### What the exercise asks
Every line of the data below must be output exactly, with images left out.

#### Available data

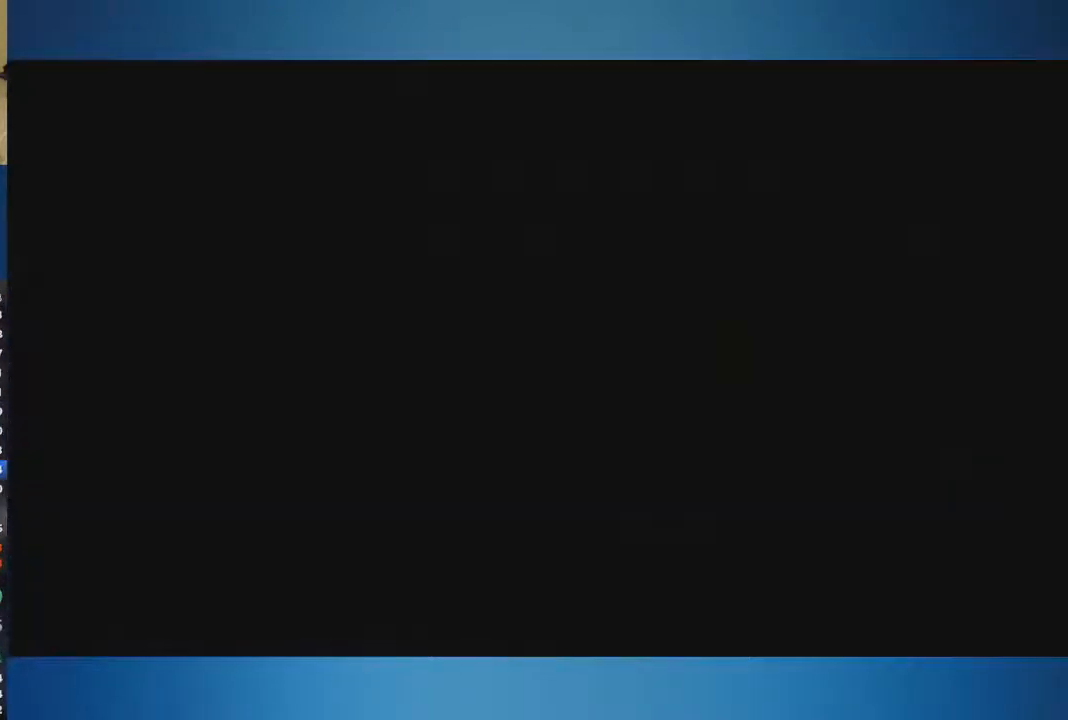
Gameplay with a controller (Xbox layout); each line is a JSON object with the inputs held at the frame after it. "button_events" lists button changes between this image and that frame as [ms after this image, input, new state], when the widget could be followed in between (sticks are given only as held states). Not read: L1 L2 L3 R1 R2 R3.
{"buttons": [], "left_stick": "left", "right_stick": "center", "button_events": []}
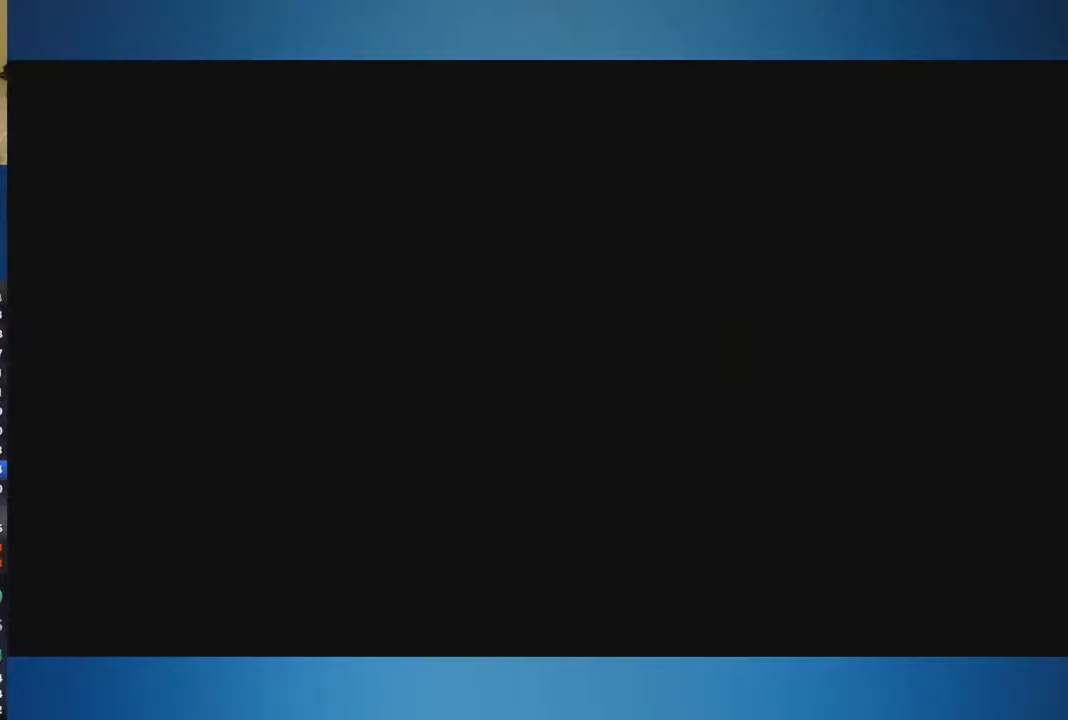
{"buttons": [], "left_stick": "left", "right_stick": "center", "button_events": []}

########

### Response to the exercise
Gameplay with a controller (Xbox layout); each line is a JSON object with the inputs held at the frame after it. "button_events" lists button changes between this image and that frame as [ms after this image, input, new state], when the widget could be followed in between (sticks are given only as held states). Not read: L1 L2 L3 R1 R2 R3.
{"buttons": [], "left_stick": "left", "right_stick": "center", "button_events": []}
{"buttons": [], "left_stick": "left", "right_stick": "center", "button_events": []}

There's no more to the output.